**DATA SHOWN**
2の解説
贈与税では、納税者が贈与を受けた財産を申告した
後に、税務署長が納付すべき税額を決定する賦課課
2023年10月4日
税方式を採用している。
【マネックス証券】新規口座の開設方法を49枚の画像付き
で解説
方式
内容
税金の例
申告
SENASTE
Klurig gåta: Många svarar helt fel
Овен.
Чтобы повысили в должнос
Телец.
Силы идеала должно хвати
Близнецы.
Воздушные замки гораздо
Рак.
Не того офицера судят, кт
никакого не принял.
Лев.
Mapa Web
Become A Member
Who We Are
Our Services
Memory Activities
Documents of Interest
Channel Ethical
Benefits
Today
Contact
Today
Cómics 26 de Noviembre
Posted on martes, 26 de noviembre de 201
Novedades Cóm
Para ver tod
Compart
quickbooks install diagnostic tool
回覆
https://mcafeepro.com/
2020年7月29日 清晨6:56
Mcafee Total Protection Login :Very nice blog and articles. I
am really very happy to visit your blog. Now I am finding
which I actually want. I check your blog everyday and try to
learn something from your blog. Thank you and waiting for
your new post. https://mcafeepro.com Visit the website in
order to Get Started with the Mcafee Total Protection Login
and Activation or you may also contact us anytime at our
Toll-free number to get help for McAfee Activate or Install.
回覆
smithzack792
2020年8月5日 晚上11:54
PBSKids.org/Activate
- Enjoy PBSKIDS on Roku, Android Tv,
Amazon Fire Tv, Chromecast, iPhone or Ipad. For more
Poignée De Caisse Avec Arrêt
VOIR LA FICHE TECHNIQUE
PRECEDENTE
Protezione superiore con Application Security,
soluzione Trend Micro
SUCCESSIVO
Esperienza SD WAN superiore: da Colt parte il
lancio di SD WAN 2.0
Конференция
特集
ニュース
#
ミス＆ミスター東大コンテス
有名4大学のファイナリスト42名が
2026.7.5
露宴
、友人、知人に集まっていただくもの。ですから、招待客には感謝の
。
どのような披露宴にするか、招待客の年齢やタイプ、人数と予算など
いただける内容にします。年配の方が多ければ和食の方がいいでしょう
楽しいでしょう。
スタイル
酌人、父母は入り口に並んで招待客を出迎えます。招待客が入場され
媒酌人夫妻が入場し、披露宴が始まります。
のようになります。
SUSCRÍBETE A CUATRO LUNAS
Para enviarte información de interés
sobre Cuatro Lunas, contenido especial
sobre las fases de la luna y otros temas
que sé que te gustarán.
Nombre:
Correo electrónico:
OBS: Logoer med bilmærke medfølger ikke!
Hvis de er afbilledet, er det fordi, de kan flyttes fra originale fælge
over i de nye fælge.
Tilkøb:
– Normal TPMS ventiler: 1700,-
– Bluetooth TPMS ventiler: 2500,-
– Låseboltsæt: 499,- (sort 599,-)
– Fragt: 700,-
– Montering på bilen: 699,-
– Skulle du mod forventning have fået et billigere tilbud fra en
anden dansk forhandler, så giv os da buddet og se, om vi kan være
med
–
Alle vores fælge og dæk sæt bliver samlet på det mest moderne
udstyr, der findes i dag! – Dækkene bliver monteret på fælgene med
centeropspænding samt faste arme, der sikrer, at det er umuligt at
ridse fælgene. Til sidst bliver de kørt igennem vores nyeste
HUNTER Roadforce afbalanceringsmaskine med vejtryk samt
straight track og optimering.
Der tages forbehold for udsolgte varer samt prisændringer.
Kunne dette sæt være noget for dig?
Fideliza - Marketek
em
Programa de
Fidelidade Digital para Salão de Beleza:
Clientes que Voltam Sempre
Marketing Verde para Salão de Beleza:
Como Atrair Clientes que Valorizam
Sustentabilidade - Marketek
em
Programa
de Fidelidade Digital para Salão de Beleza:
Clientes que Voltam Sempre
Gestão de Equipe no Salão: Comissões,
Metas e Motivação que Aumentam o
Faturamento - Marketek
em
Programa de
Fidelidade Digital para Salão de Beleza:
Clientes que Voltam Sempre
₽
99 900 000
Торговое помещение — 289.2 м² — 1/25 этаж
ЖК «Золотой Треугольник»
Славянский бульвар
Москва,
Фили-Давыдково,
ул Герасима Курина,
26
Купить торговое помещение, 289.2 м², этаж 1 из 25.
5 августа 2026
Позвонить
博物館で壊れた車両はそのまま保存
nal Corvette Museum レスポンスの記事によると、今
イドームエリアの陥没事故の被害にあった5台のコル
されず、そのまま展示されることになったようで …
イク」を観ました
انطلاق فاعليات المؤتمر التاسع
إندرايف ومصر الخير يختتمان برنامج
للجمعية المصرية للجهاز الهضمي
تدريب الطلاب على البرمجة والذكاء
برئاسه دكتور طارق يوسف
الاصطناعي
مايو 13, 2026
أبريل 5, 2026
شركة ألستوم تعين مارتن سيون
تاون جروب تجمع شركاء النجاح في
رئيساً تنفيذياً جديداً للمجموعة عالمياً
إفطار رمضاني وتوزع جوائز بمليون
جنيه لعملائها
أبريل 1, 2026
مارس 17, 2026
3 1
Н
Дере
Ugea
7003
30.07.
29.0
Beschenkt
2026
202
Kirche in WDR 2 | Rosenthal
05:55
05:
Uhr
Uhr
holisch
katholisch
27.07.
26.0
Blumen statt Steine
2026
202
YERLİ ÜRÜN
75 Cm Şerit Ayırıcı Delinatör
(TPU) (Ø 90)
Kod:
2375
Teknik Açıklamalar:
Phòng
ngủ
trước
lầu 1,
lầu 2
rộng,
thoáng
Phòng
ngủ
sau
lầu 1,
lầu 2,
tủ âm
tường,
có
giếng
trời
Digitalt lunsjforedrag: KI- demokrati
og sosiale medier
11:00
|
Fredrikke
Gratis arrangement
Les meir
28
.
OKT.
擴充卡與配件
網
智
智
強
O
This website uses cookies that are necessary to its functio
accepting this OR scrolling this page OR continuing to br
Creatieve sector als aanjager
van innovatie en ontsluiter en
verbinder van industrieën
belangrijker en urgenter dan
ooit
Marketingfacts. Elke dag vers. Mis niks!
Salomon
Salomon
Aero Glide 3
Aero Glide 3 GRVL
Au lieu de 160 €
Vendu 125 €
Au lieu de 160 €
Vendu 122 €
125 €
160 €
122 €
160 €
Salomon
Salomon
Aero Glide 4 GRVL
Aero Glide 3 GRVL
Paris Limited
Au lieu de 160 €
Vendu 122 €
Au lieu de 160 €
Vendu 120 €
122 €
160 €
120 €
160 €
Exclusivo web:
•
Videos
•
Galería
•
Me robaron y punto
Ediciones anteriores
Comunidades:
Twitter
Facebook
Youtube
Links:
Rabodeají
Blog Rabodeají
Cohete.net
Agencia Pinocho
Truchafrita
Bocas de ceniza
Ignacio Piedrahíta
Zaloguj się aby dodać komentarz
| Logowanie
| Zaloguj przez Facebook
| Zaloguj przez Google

**EXERCISE OBJECTIVE**
Show every line from the entries above that contains the string "TPMS", copying each line in full.

**WRITTEN SOLUTION**
– Normal TPMS ventiler: 1700,-
– Bluetooth TPMS ventiler: 2500,-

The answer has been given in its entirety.